Jasad Wang Yue yang baru dua tahun menghirup udara dunia, sudah kembali ke pangkuan bumi. Namun, kisah tragisnya masih beredar di seluruh dunia. Senja 13 Oktober di sebuah pasar grosir di kota Foshan, provinsi Guangdong, China; Yue-Yue begitu putri kecil ini dipanggil, dengan santai berlenggang di jalan kecil menjauhi toko orangtuanya.
Saat Yue-Yue berada di tengah jalan, sebuah mobil van melintas tidak terlalu kencang. Bagian depan van membentur kepala mungil dan menjatuhkannya. Pengemudi van tetap melaju, ban kanan depan mobil menyentuh tubuh Yue-Yue. Pengemudi merasa ‘menginjak’ sesuatu. Ia sempat berhenti sebentar, tetapi kemudian melanjutkan perjalanannya – ban kanan belakang mobil kembali menyentuh tubuh Yue-Yue yang terkapar.
Kamera yang dipasang di pojok atas sebuah toko, tepat menyorot ke jalan, merekam jelas kejadian itu.

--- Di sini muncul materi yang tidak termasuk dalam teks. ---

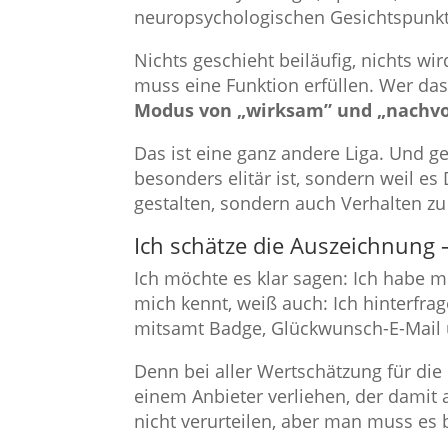
neuropsychologischen Gesichtspunkten
Nichts geschieht beiläufig, nichts wi
muss eine Funktion erfüllen. Wer das
Modus von „wirksam” und „nachvo
Das ist eine ganz andere Liga. Und g
besonders elitär ist, sondern weil es 
gestalten, sondern auch Verhalten zu
Ich schätze die Auszeichnung 
Ich möchte es klar sagen: Ich habe m
mich kennt, weiß auch: Ich hinterfra
mitsamt Badge, Glückwunsch-E-Mail
Denn bei aller Wertschätzung für die
einem Anbieter verliehen, der damit
nicht verurteilen, aber man muss es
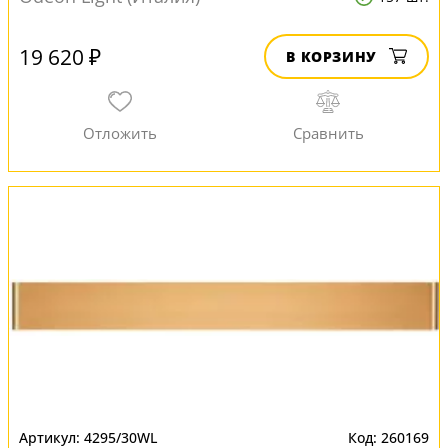
19 620 ₽
В КОРЗИНУ
4295/30WL
260169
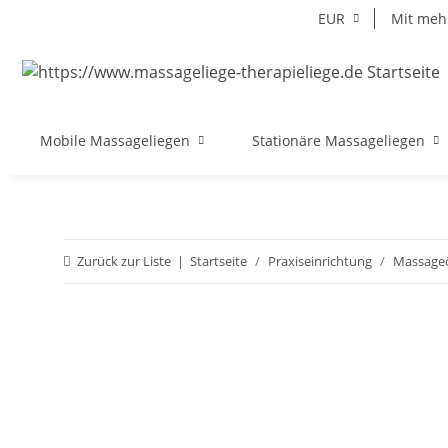
EUR
Mit mehr
Mobile Massageliegen
Stationäre Massageliegen
Zurück zur Liste
Startseite
Praxiseinrichtung
Massageö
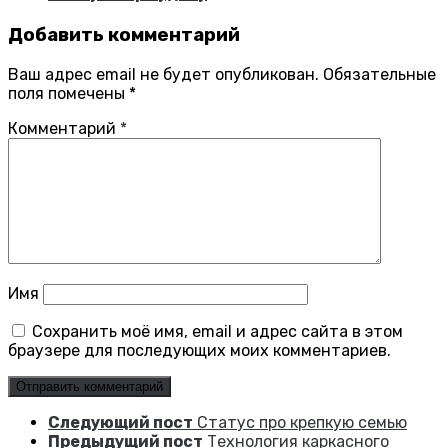
Добавить комментарий
Ваш адрес email не будет опубликован.
Обязательные
поля помечены
*
Комментарий
*
Имя
Сохранить моё имя, email и адрес сайта в этом
браузере для последующих моих комментариев.
Следующий пост
Статус про крепкую семью
Предыдущий пост
Технология каркасного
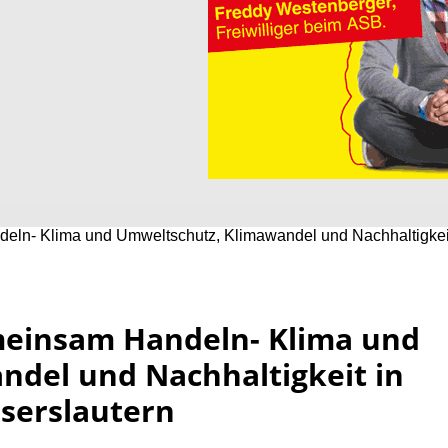
n- Klima und Umweltschutz, Klimawandel und Nachhaltigkei
einsam Handeln- Klima und
del und Nachhaltigkeit in
iserslautern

Selama tujuh menit Yue-Yue menahan sakit, sementara 18 orang yang lalu-lalang di dekatnya tak peduli. Seorang pengendara motor berhenti sejenak, melihat Yue-Yue, lalu menjauh. Bahkan sebuah truk yang melintas di jalan itu, menambah derita Yue-Yue.

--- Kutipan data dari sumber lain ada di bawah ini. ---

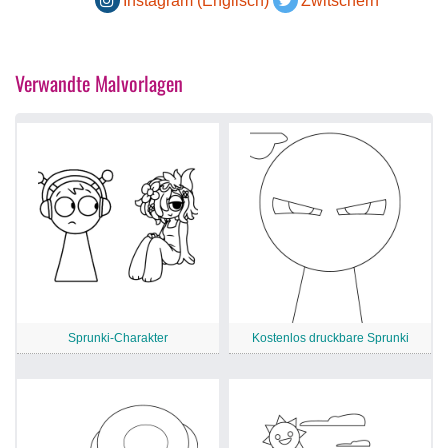
Instagram (Englisch)
Zwitschern
Verwandte Malvorlagen
Sprunki-Charakter
Kostenlos druckbare Sprunki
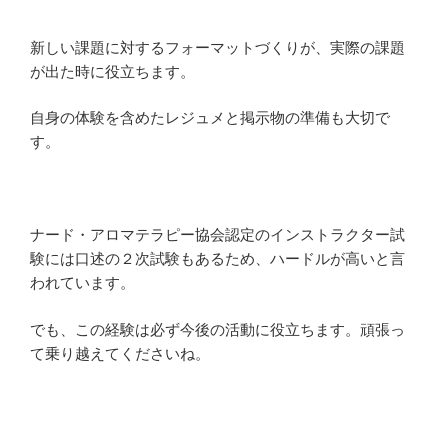
新しい課題に対するフォーマットづくりが、実際の課題
が出た時に役立ちます。
自身の体験を含めたレジュメと掲示物の準備も大切で
す。
ナード・アロマテラピー協会認定のインストラクター試
験には口述の２次試験もあるため、ハードルが高いと言
われています。
でも、この経験は必ず今後の活動に役立ちます。頑張っ
て乗り越えてくださいね。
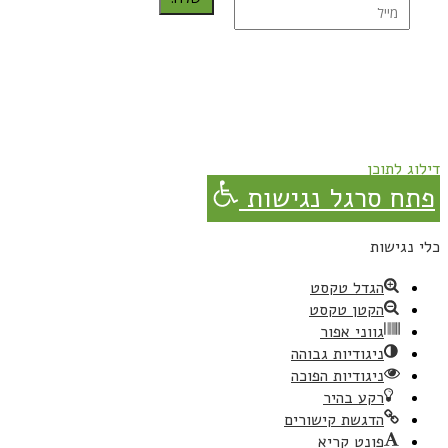
נרשמת בהצלחה!
תהנו, באהבה מגבישס.
דילוג לתוכן
פתח סרגל נגישות
כלי נגישות
הגדל טקסט
הקטן טקסט
גווני אפור
ניגודיות גבוהה
ניגודיות הפוכה
רקע בהיר
הדגשת קישורים
פונט קריא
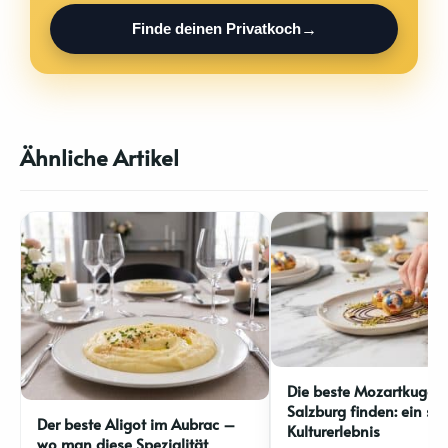
Finde deinen Privatkoch
Ähnliche Artikel
Die beste Mozartkugel 
Salzburg finden: ein sü
Der beste Aligot im Aubrac –
Kulturerlebnis
wo man diese Spezialität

Lalu lewatlah seorang wanita pemulung. Ia mendekati Yue-Yue, menggesernya ke tepi jalan, berteriak-teriak menarik perhatian orang-orang sekitar, sampai ibu Yue-Yue berlari keluar dan mengangkat tubuh putrinya.

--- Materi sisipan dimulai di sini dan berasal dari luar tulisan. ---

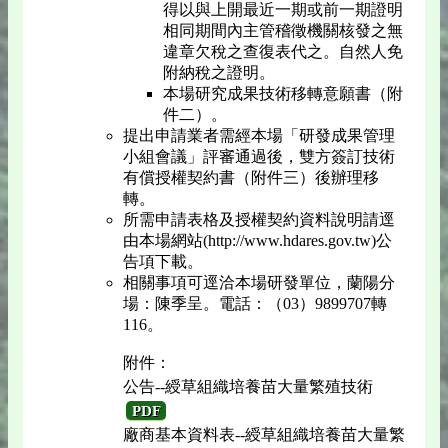
得以與上開最近一期或前一期證明
相同期間內主管稽徵機關核發之無
違章欠稅之查復表代之。自然人免
附納稅之證明。
本場研究成果技術移轉意願書（附
件二）。
提出申請業者需經本場「研發成果管理
小組會議」評審通過後，雙方簽訂技術
有償授權契約書（附件三）後辦理移
轉。
所需申請表格及授權契約資料說明請逕
由本場網站(http://www.hdares.gov.tw)公
告項下載。
相關事項可逕洽本場研發單位，蘭陽分
場：陳季呈。電話：（03）9899707轉
116。
附件：
公告--綬草組織培養苗大量繁殖技術
PDF
廠商基本資料表--綬草組織培養苗大量繁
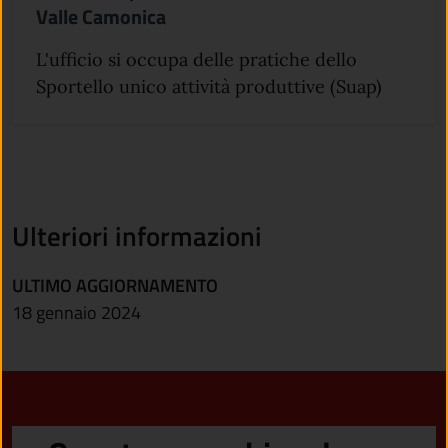
Valle Camonica
L'ufficio si occupa delle pratiche dello
Sportello unico attività produttive (Suap)
Ulteriori informazioni
ULTIMO AGGIORNAMENTO
18 gennaio 2024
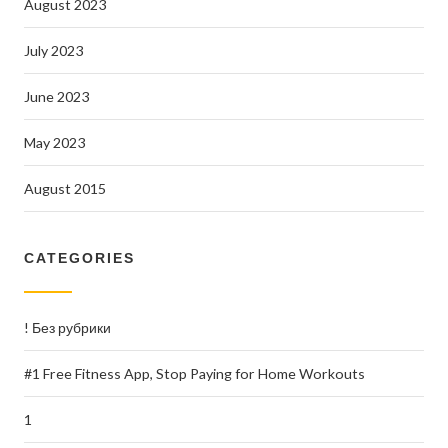
August 2023
July 2023
June 2023
May 2023
August 2015
CATEGORIES
! Без рубрики
#1 Free Fitness App, Stop Paying for Home Workouts
1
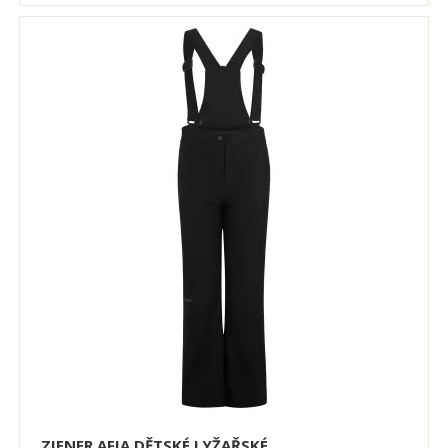
ZIENER AFIA DĚTSKÉ LYŽAŘSKÉ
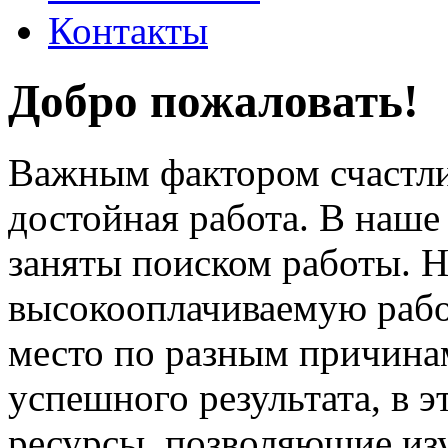
Контакты
Добро пожаловать!
Важным фактором счастли
достойная работа. В наше
заняты поиском работы. 
высокооплачиваемую работ
место по разным причина
успешного результата, в 
ресурсы, позволяющие из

Seluruh dunia mengecam orang-orang yang menganggap remeh balita yang terbaring tak berdaya di jalan. Seandainya, pengemudi mobil van tidak mengikuti egonya, berhenti dan keluar dari mobil ketika ia merasa roda depan ‘menginjak’ sesuatu, tentu luka Yue-Yue terlalu parah. Seandainya, setelah itu orang yang melintas di jalan segera menolong Yue-Yue, tentu ia tak akan kehilangan banyak darah dan dimangsa truk untuk kedua kalinya.
Dunia menangis. Ke mana hilangnya Hati? Kematian Yue-Yue adalah kematian hati nurani. Manusia semakin egois, belas kasih terkikis habis. Sosok kecil Yue-Yue menggambarkan ketidakberdayaan akan kerasnya dunia. Orang-orang kecil, kaum marginal, kerap jadi santapan gurita dunia.
Mungkin bukan hanya 18 orang, tetapi semakin banyak orang yang acuh tak acuh terhadap berbagai bentuk "korban tabrak lari" dalam arti luas. Jika suatu saat kelak rekaman kehidupan kita dibuka, akankah kita melihat adegan di mana kita melintas di depan penderitaan sesama, kemudian berlalu menjauh?